The high order 3D Discontinuous Galerkin code Fluxo is an open-source project (github.com/project-fluxo) and has been developed over the last 5 years at IPP. Fluxo solves the 3D MHD equations, including nonlinear and resistive terms, has an explicit time integration and uses unstructured hexahedral meshes. The code aims to improve the scalability of 3D nonlinear MHD simulations of fusion plasmas.

The code is pure-MPI parallelized and production runs of O(10,000) MPI ranks are possible. Fluxo exhibits excellent weak and strong scaling on current NUMA architectures. This is related to the Discontinuous Galerkin scheme with explicit time integration, having dense local operations, only direct neighbor communication and a low memory consumption. A point-to-point non-blocking MPI communication is employed, which overlaps with local computations.

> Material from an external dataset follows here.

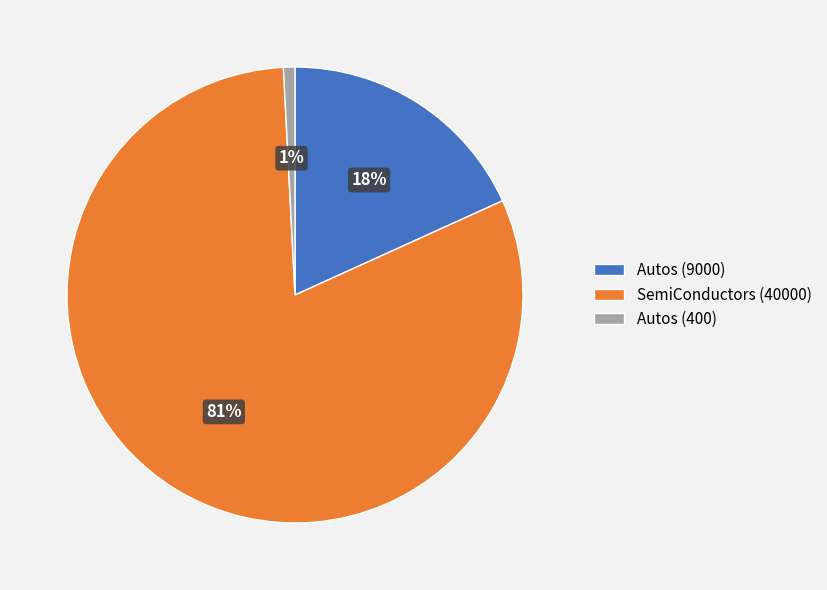

Is there any slice that represents more than half of the pie?

Yes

In the first assessment project (2017) carried out by HLST, the MPI parallelization of Fluxo was analyzed in detail on the Marconi-Skylake architecture, and the communication/computation overlap was confirmed. In addition, a two-level communication infrastructure separating intra- and inter-node communication was implemented. This already lead to a reduced communication cost, and potential improvements for increasing the overlap were identified.

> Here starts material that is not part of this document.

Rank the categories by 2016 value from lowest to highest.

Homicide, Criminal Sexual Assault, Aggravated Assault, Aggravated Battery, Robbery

In the previous HLST project (OPT-DG), the potential for vectorization was assessed in detail with performance tools (Intel VTune, Advisor, Likwid) in order to make a roofline analysis. Main hotspots were identified, and a first assessment of simplified code parts regarding vectorization with AVX-512 instruction showed potential for further code optimizations. However, due to the complexity of the equation system and the data-structure of the 3D high order discretization, substantial changes in the code would be implied, beyond the scope of the project. We therefore apply for its extension, to be able to profit from the findings and insights gained and refactor the computationally heavy parts so that the vectorization potential can be fully exploited.